Recast the lines of text in the records below as a JSON list of strings, one string per line, in their original order, leaving out blank lines.
*** THE DATA ***
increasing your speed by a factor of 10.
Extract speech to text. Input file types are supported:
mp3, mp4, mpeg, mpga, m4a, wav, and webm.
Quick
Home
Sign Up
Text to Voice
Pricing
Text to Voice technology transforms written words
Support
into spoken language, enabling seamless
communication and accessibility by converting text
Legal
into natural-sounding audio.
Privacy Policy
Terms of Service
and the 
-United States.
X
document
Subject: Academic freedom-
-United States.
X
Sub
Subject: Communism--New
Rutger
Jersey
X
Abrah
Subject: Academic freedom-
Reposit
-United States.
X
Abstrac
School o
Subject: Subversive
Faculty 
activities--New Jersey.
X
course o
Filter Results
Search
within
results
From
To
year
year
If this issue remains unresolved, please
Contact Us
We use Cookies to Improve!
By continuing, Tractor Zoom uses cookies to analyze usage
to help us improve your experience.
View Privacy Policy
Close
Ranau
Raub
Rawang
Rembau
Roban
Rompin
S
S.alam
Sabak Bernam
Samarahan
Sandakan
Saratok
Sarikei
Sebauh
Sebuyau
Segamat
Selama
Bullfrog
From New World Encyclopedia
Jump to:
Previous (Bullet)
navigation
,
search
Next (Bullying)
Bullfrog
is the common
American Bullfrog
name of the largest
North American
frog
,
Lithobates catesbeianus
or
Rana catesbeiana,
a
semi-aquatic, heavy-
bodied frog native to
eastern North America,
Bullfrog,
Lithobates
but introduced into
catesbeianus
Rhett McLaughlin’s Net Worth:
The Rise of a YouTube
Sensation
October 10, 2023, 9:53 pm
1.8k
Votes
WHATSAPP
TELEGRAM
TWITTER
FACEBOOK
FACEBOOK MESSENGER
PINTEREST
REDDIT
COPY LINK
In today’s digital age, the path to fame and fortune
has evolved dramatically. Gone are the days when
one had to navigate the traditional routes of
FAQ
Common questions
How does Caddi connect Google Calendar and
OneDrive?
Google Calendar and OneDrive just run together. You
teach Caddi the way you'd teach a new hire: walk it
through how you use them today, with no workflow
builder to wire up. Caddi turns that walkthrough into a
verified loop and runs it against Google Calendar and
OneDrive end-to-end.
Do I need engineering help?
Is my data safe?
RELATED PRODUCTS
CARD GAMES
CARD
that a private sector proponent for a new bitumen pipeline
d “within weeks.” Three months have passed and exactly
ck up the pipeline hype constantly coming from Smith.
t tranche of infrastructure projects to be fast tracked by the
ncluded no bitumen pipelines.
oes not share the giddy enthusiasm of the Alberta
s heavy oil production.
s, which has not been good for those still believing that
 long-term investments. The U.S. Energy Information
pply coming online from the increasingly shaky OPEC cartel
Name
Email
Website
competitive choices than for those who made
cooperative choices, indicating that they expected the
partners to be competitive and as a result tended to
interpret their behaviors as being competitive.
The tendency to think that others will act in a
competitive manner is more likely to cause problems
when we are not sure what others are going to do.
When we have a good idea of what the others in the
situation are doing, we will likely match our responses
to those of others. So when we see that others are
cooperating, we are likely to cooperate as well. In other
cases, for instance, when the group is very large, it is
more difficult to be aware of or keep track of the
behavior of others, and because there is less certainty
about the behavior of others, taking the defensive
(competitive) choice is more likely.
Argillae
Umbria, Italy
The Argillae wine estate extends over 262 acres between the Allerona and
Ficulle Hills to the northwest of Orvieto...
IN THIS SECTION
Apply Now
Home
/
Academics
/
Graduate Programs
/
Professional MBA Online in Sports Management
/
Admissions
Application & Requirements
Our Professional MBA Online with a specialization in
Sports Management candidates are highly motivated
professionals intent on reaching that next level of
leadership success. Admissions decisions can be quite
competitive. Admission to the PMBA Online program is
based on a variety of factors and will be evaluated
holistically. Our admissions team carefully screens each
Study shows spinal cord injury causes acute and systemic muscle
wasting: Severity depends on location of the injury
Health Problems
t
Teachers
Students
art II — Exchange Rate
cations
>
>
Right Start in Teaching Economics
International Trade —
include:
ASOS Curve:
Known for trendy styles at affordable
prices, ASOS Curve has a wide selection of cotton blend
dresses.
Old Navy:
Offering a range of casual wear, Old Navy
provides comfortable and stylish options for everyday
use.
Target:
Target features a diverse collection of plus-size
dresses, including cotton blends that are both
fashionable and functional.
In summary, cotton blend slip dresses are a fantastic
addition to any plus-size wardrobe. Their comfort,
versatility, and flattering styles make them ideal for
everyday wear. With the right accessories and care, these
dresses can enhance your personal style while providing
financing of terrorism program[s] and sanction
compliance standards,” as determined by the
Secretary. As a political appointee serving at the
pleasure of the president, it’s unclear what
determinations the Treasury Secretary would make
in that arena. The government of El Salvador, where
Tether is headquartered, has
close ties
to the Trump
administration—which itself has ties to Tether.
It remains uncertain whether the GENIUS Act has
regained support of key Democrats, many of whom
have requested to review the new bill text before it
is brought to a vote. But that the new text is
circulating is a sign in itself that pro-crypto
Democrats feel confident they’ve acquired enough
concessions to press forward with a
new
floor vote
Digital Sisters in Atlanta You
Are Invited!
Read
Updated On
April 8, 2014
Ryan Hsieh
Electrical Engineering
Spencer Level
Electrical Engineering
***
- ANSWER TO THIS TASK
[
  "increasing your speed by a factor of 10.",
  "Extract speech to text. Input file types are supported:",
  "mp3, mp4, mpeg, mpga, m4a, wav, and webm.",
  "Quick",
  "Home",
  "Sign Up",
  "Text to Voice",
  "Pricing",
  "Text to Voice technology transforms written words",
  "Support",
  "into spoken language, enabling seamless",
  "communication and accessibility by converting text",
  "Legal",
  "into natural-sounding audio.",
  "Privacy Policy",
  "Terms of Service",
  "and the ",
  "-United States.",
  "X",
  "document",
  "Subject: Academic freedom-",
  "-United States.",
  "X",
  "Sub",
  "Subject: Communism--New",
  "Rutger",
  "Jersey",
  "X",
  "Abrah",
  "Subject: Academic freedom-",
  "Reposit",
  "-United States.",
  "X",
  "Abstrac",
  "School o",
  "Subject: Subversive",
  "Faculty ",
  "activities--New Jersey.",
  "X",
  "course o",
  "Filter Results",
  "Search",
  "within",
  "results",
  "From",
  "To",
  "year",
  "year",
  "If this issue remains unresolved, please",
  "Contact Us",
  "We use Cookies to Improve!",
  "By continuing, Tractor Zoom uses cookies to analyze usage",
  "to help us improve your experience.",
  "View Privacy Policy",
  "Close",
  "Ranau",
  "Raub",
  "Rawang",
  "Rembau",
  "Roban",
  "Rompin",
  "S",
  "S.alam",
  "Sabak Bernam",
  "Samarahan",
  "Sandakan",
  "Saratok",
  "Sarikei",
  "Sebauh",
  "Sebuyau",
  "Segamat",
  "Selama",
  "Bullfrog",
  "From New World Encyclopedia",
  "Jump to:",
  "Previous (Bullet)",
  "navigation",
  ",",
  "search",
  "Next (Bullying)",
  "Bullfrog",
  "is the common",
  "American Bullfrog",
  "name of the largest",
  "North American",
  "frog",
  ",",
  "Lithobates catesbeianus",
  "or",
  "Rana catesbeiana,",
  "a",
  "semi-aquatic, heavy-",
  "bodied frog native to",
  "eastern North America,",
  "Bullfrog,",
  "Lithobates",
  "but introduced into",
  "catesbeianus",
  "Rhett McLaughlin’s Net Worth:",
  "The Rise of a YouTube",
  "Sensation",
  "October 10, 2023, 9:53 pm",
  "1.8k",
  "Votes",
  "WHATSAPP",
  "TELEGRAM",
  "TWITTER",
  "FACEBOOK",
  "FACEBOOK MESSENGER",
  "PINTEREST",
  "REDDIT",
  "COPY LINK",
  "In today’s digital age, the path to fame and fortune",
  "has evolved dramatically. Gone are the days when",
  "one had to navigate the traditional routes of",
  "FAQ",
  "Common questions",
  "How does Caddi connect Google Calendar and",
  "OneDrive?",
  "Google Calendar and OneDrive just run together. You",
  "teach Caddi the way you'd teach a new hire: walk it",
  "through how you use them today, with no workflow",
  "builder to wire up. Caddi turns that walkthrough into a",
  "verified loop and runs it against Google Calendar and",
  "OneDrive end-to-end.",
  "Do I need engineering help?",
  "Is my data safe?",
  "RELATED PRODUCTS",
  "CARD GAMES",
  "CARD",
  "that a private sector proponent for a new bitumen pipeline",
  "d “within weeks.” Three months have passed and exactly",
  "ck up the pipeline hype constantly coming from Smith.",
  "t tranche of infrastructure projects to be fast tracked by the",
  "ncluded no bitumen pipelines.",
  "oes not share the giddy enthusiasm of the Alberta",
  "s heavy oil production.",
  "s, which has not been good for those still believing that",
  " long-term investments. The U.S. Energy Information",
  "pply coming online from the increasingly shaky OPEC cartel",
  "Name",
  "Email",
  "Website",
  "competitive choices than for those who made",
  "cooperative choices, indicating that they expected the",
  "partners to be competitive and as a result tended to",
  "interpret their behaviors as being competitive.",
  "The tendency to think that others will act in a",
  "competitive manner is more likely to cause problems",
  "when we are not sure what others are going to do.",
  "When we have a good idea of what the others in the",
  "situation are doing, we will likely match our responses",
  "to those of others. So when we see that others are",
  "cooperating, we are likely to cooperate as well. In other",
  "cases, for instance, when the group is very large, it is",
  "more difficult to be aware of or keep track of the",
  "behavior of others, and because there is less certainty",
  "about the behavior of others, taking the defensive",
  "(competitive) choice is more likely.",
  "Argillae",
  "Umbria, Italy",
  "The Argillae wine estate extends over 262 acres between the Allerona and",
  "Ficulle Hills to the northwest of Orvieto...",
  "IN THIS SECTION",
  "Apply Now",
  "Home",
  "/",
  "Academics",
  "/",
  "Graduate Programs",
  "/",
  "Professional MBA Online in Sports Management",
  "/",
  "Admissions",
  "Application & Requirements",
  "Our Professional MBA Online with a specialization in",
  "Sports Management candidates are highly motivated",
  "professionals intent on reaching that next level of",
  "leadership success. Admissions decisions can be quite",
  "competitive. Admission to the PMBA Online program is",
  "based on a variety of factors and will be evaluated",
  "holistically. Our admissions team carefully screens each",
  "Study shows spinal cord injury causes acute and systemic muscle",
  "wasting: Severity depends on location of the injury",
  "Health Problems",
  "t",
  "Teachers",
  "Students",
  "art II — Exchange Rate",
  "cations",
  ">",
  ">",
  "Right Start in Teaching Economics",
  "International Trade —",
  "include:",
  "ASOS Curve:",
  "Known for trendy styles at affordable",
  "prices, ASOS Curve has a wide selection of cotton blend",
  "dresses.",
  "Old Navy:",
  "Offering a range of casual wear, Old Navy",
  "provides comfortable and stylish options for everyday",
  "use.",
  "Target:",
  "Target features a diverse collection of plus-size",
  "dresses, including cotton blends that are both",
  "fashionable and functional.",
  "In summary, cotton blend slip dresses are a fantastic",
  "addition to any plus-size wardrobe. Their comfort,",
  "versatility, and flattering styles make them ideal for",
  "everyday wear. With the right accessories and care, these",
  "dresses can enhance your personal style while providing",
  "financing of terrorism program[s] and sanction",
  "compliance standards,” as determined by the",
  "Secretary. As a political appointee serving at the",
  "pleasure of the president, it’s unclear what",
  "determinations the Treasury Secretary would make",
  "in that arena. The government of El Salvador, where",
  "Tether is headquartered, has",
  "close ties",
  "to the Trump",
  "administration—which itself has ties to Tether.",
  "It remains uncertain whether the GENIUS Act has",
  "regained support of key Democrats, many of whom",
  "have requested to review the new bill text before it",
  "is brought to a vote. But that the new text is",
  "circulating is a sign in itself that pro-crypto",
  "Democrats feel confident they’ve acquired enough",
  "concessions to press forward with a",
  "new",
  "floor vote",
  "Digital Sisters in Atlanta You",
  "Are Invited!",
  "Read",
  "Updated On",
  "April 8, 2014",
  "Ryan Hsieh",
  "Electrical Engineering",
  "Spencer Level",
  "Electrical Engineering"
]